# Why not use an LED in direct-drive ?



## Changchung (Jan 5, 2013)

Hi guys, some friends and I had some arguments about why not DD Leds, I say that is not good for so many reasons, some friends say that if the Led is a 3amp or less, xm-l, P7, xr-e, etc Led you can use any kind of 4.2volt battery because the rest of the current dont go to the Led :S go to someplace unknow, I dont think the same.

Help to understand that and for my friends too...


Sent from my phone with camera with flash and internet on it...


----------



## AnAppleSnail (Jan 5, 2013)

*Re: Why dont use a Led in DD???*

You can kind of get away with it. The LED Vf rises with current, and the battery voltage falls with current, and the resistance of the wires and batteries takes more voltage out at higher current.

Alkaleaks are commonly used with direct-drive circuits. Most cheap lights with over 3.4v of battery are direct drive. Their voltage sag makes it safer to use direct drive.

But volts and amps never vanish.


----------



## Changchung (Jan 5, 2013)

*Why dont use a Led in DD???*

Thanks... More comments???

MOD please, feel free to move this thread to the LED section were I think this belongs...




Sent from my phone with camera with flash and internet on it...


----------



## Kestrel (Jan 5, 2013)

*Re: Why dont use a Led in DD???*



AnAppleSnail said:


> You can kind of get away with it. The LED Vf rises with current, and the battery voltage falls with current, and the resistance of the wires and batteries takes more voltage out at higher current.


I agree with the above, but what about that the resistance of the LED decreasing with increasing temperature (*N*TC behavior), leading to a substantial decrease in output and possible thermal runaway?

Definitely not a dealbreaker though - I currently have two P60 lights that are DD (the OR/TL V2 XPG copper triple and a Nailbender XML - both of which work exceedingly well).



Changchung said:


> MOD please, feel free to move this thread to the LED section were I think this belongs...


Moving now ...


----------



## IMSabbel (Jan 6, 2013)

*Re: Why dont use a Led in DD???*



Changchung said:


> Thanks... More comments???

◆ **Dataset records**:

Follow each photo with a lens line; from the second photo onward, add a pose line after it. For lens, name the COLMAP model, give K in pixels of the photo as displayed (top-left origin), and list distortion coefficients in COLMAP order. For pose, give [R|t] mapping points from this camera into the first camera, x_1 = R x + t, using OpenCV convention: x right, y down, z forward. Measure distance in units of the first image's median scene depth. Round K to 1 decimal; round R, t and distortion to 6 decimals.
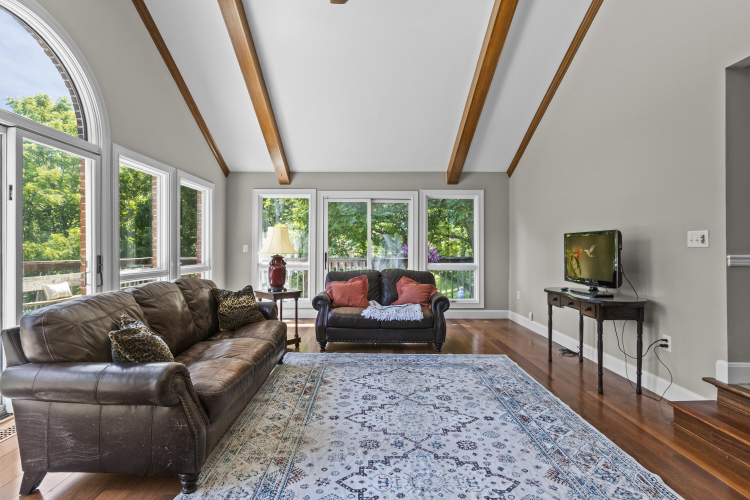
lens RADIAL K [[356.7, 0, 370.3], [0, 356.7, 249.2], [0, 0, 1]] dist [-0.009559, 0.004568]
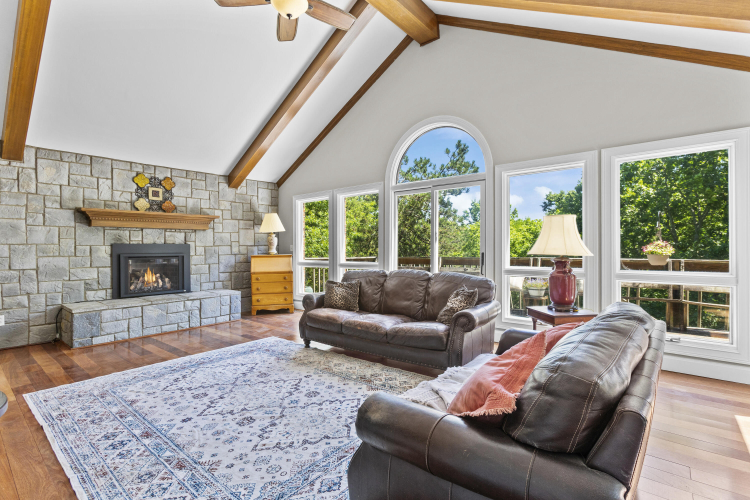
lens RADIAL K [[356.7, 0, 373.1], [0, 356.7, 246.6], [0, 0, 1]] dist [-0.009559, 0.004568]
pose [[-0.638972, -0.001772, -0.769228, 0.678771], [0.006460, 0.999950, -0.007669, 0.001614], [0.769203, -0.009870, -0.638928, 1.808424]]
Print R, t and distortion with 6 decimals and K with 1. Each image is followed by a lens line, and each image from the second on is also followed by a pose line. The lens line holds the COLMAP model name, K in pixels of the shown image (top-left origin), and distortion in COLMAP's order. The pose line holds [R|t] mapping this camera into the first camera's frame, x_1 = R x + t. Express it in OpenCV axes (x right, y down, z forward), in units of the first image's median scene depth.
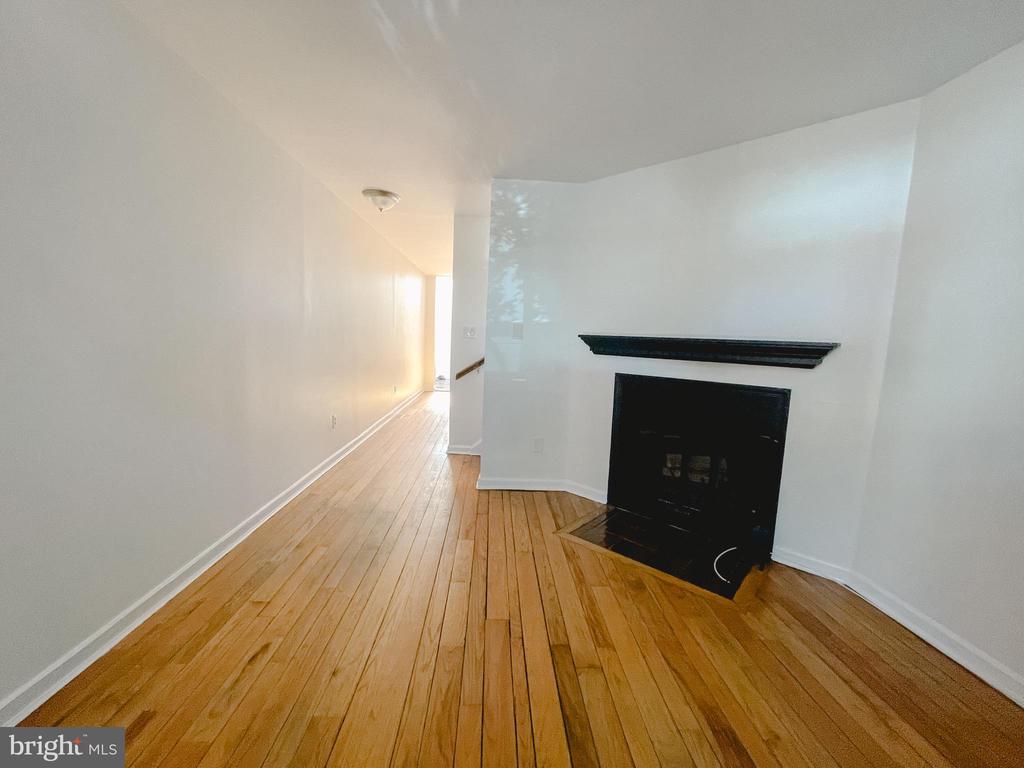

◆ **EXERCISE**: Please write the next part of the forum thread on driving LEDs in direct-drive, starting right after its final line.

◆ **RESPONSE TO THIS EXERCISE**:
Direct drive used to be a very common way to do things not too long ago. Nowadays, forward voltages have continued to drop while batteries also got lower internal resistances, so it got more and more uncommon despite increased current capabilties of LEDs.

You can easily trip the current protection of a 18650 cell by direct driving a XM-L, for example. Or just annihilate the LED when using an IMR.


----------



## mattheww50 (Jan 6, 2013)

*Re: Why dont use a Led in DD???*

The basic problem with direct drive is the non-linear V/I curve on the LED. That means that a direct drive LED is subject to enormous variations in output based upon the state of the battery. As a practical matter, it is just about impossible to direct drive a high output LED device such as an XM-L and acheive satisfactory output characteristics over the majority of the life of the battery uless you are willing to throw away much of the battery capacity in a resistor in series with the LED.

The secondary issue is progress in electronics has rendered the cost of the electronics reqiured to provide essentially full regulation over just about the entire life of the battery, a minor expense. Moore's law is in fact alive and well. . . .


----------



## sunny_nites (Jan 7, 2013)

*Re: Why dont use a Led in DD???*

In the early days of Pulse Width Modulation one of the arguments was that, when using a PWM to drive an LED, the off times in the pulse cycle would allow the LED to run cooler at higher drive currents.

You don't hear about the above much any more and I don't know if that is because it was proven incorrect or if it is just common knowledge that it is correct and doesn't need to be restated.

If driving a LED with a PWM circuit would allow it to run cooler, that would be a big advantage over a direct drive circuit.


----------



## daybringer (Jan 12, 2013)

*Re: Why dont use a Led in DD???*



mattheww50 said:


> The secondary issue is progress in electronics has rendered the cost of the electronics reqiured to provide essentially full regulation over just about the entire life of the battery, a minor expense. Moore's law is in fact alive and well. . . .



Oh this is perfect, I was about to start a thread on this topic but I'm glad you brought it up. I want a really cheap setup to power this guy right here: http://www.aliexpress.com/item/wdm-...0mA-clip-size-35-35mil-epistar/574836680.html consistently over the lifetime of 3 AAA batteries in series.

I tried it with just direct drive and it got so hot it melted the solder. The second attempt with a 10ohm resistor yielded this:







So now I'm wondering how to get a more consistent brightness out of these batteries. I'm also looking for a cheap solution. Like, dirt cheap. Anybody have any ideas?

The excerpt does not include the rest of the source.